‘From Mambo to Hip-Hop’ gives voice to music lovers from Amherst to New York City
AMHERST — Amherst Cinema screened “From Mambo to Hip-Hop”earlier this month — a 2006 documentary exploring the deep cultural ties formed between Puerto Ricans and African Americans as hip-hop came into existence in 1970s-era South Bronx, New York. A vinyl session of mambo, funk and hip-hop beats took place at High Horse after the film.
Director Henry Chalfant treated more than 100 viewers to a Q&A session following the film’s hour-long screening. Chalfant reminisced on the film’s beginnings.
“My first introduction to this was coming to New York in 1973 and loving the graffiti. It opened up into this world of breakdancing and the music that they would rehearse in school,”Chalfant said.
Many children of the South Bronx were immigrants and received their education in the borough’s Public School 52. The film depicts a dozen middle-to-senior-aged men congregating in the school’s auditorium for a class reunion. It was the room where many young men found their calling as vocalists and breakdancers. It was also a place of refuge where Puerto Rican, Cuban, African American and other tribes found consistency in self-directed entertainment and collaboration.
“You don’t just come to the U.S. You come to the urban capital of the world,” said one Bronx native interviewed in the film. “You’re tryna get hip man. You’re changing the way you walk, the way you talk. It was Cuban music wit’ a freakin’ New York attitude.”
That it was, thus breakdancing served an invaluable purpose in the South Bronx. In the 1970s, the Bronx lost approximately 97 percent of its buildings to fires, including the homes of African American and immigrant families. Distraught communities needed a venue where members could cope and connect. Mambo music imported from the Caribbean islands and disco-funk beats that Americans already knew and loved meshed into a new genre: hip-hop.

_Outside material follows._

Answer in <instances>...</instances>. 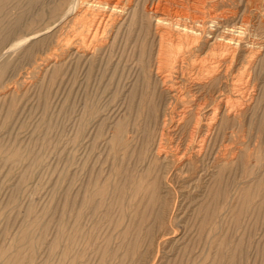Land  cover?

After the film, some moviegoers walked next door to the High Horse to hear local DJ Carlos McBride spin funk records. Damany Gordon, a Holyoke-based community organizer, explained how important vinyl is to hip-hop.
“[Vinyl is] not just [an important part of] rock … It’s funk, soul, and hip-hop. [Record playing is] ultimately where the sound of natural hip-hop originated,” Gordon said.
As Afro-Cuban mambo and American funk tunes made their way into multicultural clubs of the South Bronx, the disc jockeys playing the music made an art all their own by spinning two records on the turntable at once. Breakbeat music, as it was later termed, was unpredictable and exciting because DJs would play the break of a tune repeatedly in order to make a new beat.
Theresa Cooper-Gordon, a Bedford-Stuyvesant, Brooklyn native and Damany’s mother, passed out a few flyers for an upcoming all vinyl event of funk, soul and hip-hop music, curated by her son.
“Of course I loved it,” she said of the film. “When the white people burned down those buildings and people didn’t have a place to live, that’s what happened. That’s how they survived … Because you know, we didn’t have no therapist back then. All we had was this,” she smiled, snapping one hand to her waist and waving her other to the beats echoing through the crowded bar room.
UMass graduate student Josh Odam happened upon the film’s after-party while stopping in at the High Horse. It was not long before Odam and the Gordons struck up a conversation of their own, sharing details about themselves, their New York hometowns and their Western Massschusetts lives.
If anything is sure, it might be that those rhythmic, groovy sounds blasting out of the High Horse bar room hold a more significant value for New York communities often dislodged, overlooked or misunderstood, yet always allied. The funk and soul beats evolve continuously, never dying.